'''

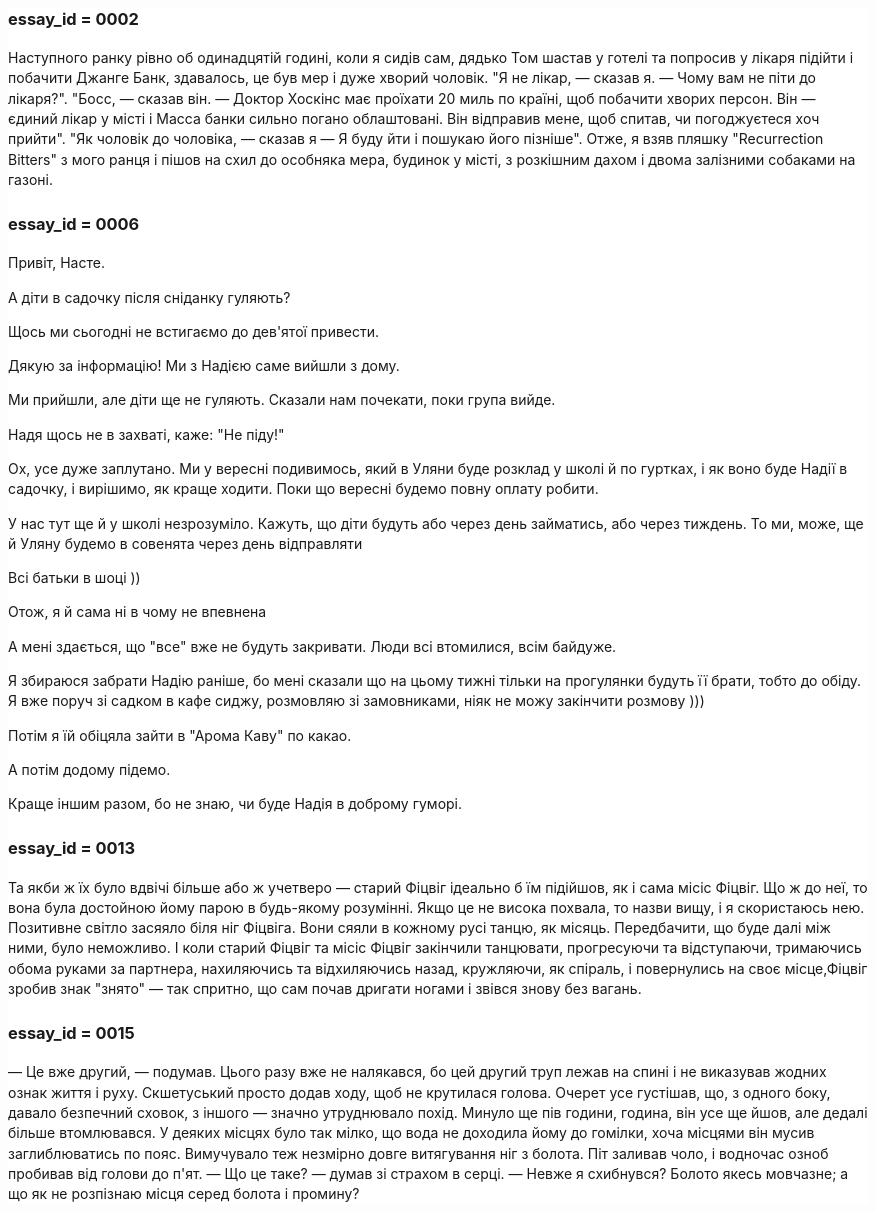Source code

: ### essay_id = 0002
Наступного ранку рівно об одинадцятій годині, коли я сидів сам, дядько Том шастав у готелі та попросив у лікаря підійти і побачити Джанге Банк, здавалось, це був мер і дуже хворий чоловік.
"Я не лікар, — сказав я. — Чому вам не піти до лікаря?".
"Босс, — сказав він. — Доктор Хоскінс має проїхати 20 миль по країні, щоб побачити хворих персон. Він — єдиний лікар у місті і Масса банки сильно погано облаштовані. Він відправив мене, щоб спитав, чи погоджуєтеся хоч прийти".
"Як чоловік до чоловіка, —  сказав я — Я буду йти і пошукаю його пізніше". Отже, я взяв пляшку "Recurrection Bitters" з мого ранця і пішов на схил до  особняка мера, будинок у місті, з розкішним дахом і двома залізними собаками на газоні.

### essay_id = 0006
Привіт, Насте.

А діти в садочку після сніданку гуляють?

Щось ми сьогодні не встигаємо до дев'ятої привести.

Дякую за інформацію! Ми з Надією саме вийшли з дому.

Ми прийшли, але діти ще не гуляють. Сказали нам почекати, поки група вийде.

Надя щось не в захваті, каже: "Не піду!"

Ох, усе дуже заплутано. Ми у вересні подивимось, який в Уляни буде розклад у школі й по гуртках, і як воно буде Надії в садочку, і вирішимо, як краще ходити. Поки що вересні будемо повну оплату робити.

У нас тут ще й у школі незрозуміло. Кажуть, що діти будуть або через день займатись, або через тиждень. То ми, може, ще й Уляну будемо в совенята через день відправляти

Всі батьки в шоці ))

Отож, я й сама ні в чому не впевнена

А мені здається, що "все" вже не будуть закривати. Люди всі втомилися, всім байдуже.

Я збираюся забрати Надію раніше, бо мені сказали що на цьому тижні тільки на прогулянки будуть її брати, тобто до обіду. Я вже поруч зі садком в кафе сиджу, розмовляю зі замовниками, ніяк не можу закінчити розмову )))

Потім я їй обіцяла зайти в "Арома Каву" по какао.

А потім додому підемо.

Краще іншим разом, бо не знаю, чи буде Надія в доброму гуморі.

### essay_id = 0013
Та якби ж їх було вдвічі більше або ж учетверо — старий Фіцвіг ідеально б їм підійшов, як і сама місіс Фіцвіг. Що ж до неї, то вона була достойною йому парою в будь-якому розумінні. Якщо це не висока похвала, то назви вищу, і я скористаюсь нею. Позитивне світло засяяло біля ніг Фіцвіга. Вони сяяли в кожному русі танцю, як місяць. Передбачити, що буде далі між ними, було неможливо. І коли старий Фіцвіг та місіс Фіцвіг закінчили танцювати, прогресуючи та відступаючи, тримаючись обома руками за партнера, нахиляючись та відхиляючись назад, кружляючи, як спіраль, і повернулись на своє місце,Фіцвіг зробив знак "знято" — так спритно, що сам почав дригати ногами і звівся знову без вагань.

### essay_id = 0015
— Це вже другий, — подумав.
Цього разу вже не налякався, бо цей другий труп лежав на спині і не виказував жодних ознак життя і руху. Скшетуський просто додав ходу, щоб не крутилася голова. Очерет усе густішав, що, з одного боку, давало безпечний сховок, з іншого — значно утруднювало похід. Минуло ще пів години, година, він усе ще йшов, але дедалі більше втомлювався. У деяких місцях було так мілко, що вода не доходила йому до гомілки, хоча місцями він мусив заглиблюватись по пояс. Вимучувало теж незмірно довге витягування ніг з болота. Піт заливав чоло, і водночас озноб пробивав від голови до п'ят.
— Що це таке? — думав зі страхом в серці. — Невже я схибнувся? Болото якесь мовчазне; а що як не розпізнаю місця серед болота і промину?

'''

- WHAT YOU HAVE TO DO
Among the entries, copy every line containing the word "чоловік".

- YOUR SOLUTION
Наступного ранку рівно об одинадцятій годині, коли я сидів сам, дядько Том шастав у готелі та попросив у лікаря підійти і побачити Джанге Банк, здавалось, це був мер і дуже хворий чоловік.
"Як чоловік до чоловіка, —  сказав я — Я буду йти і пошукаю його пізніше". Отже, я взяв пляшку "Recurrection Bitters" з мого ранця і пішов на схил до  особняка мера, будинок у місті, з розкішним дахом і двома залізними собаками на газоні.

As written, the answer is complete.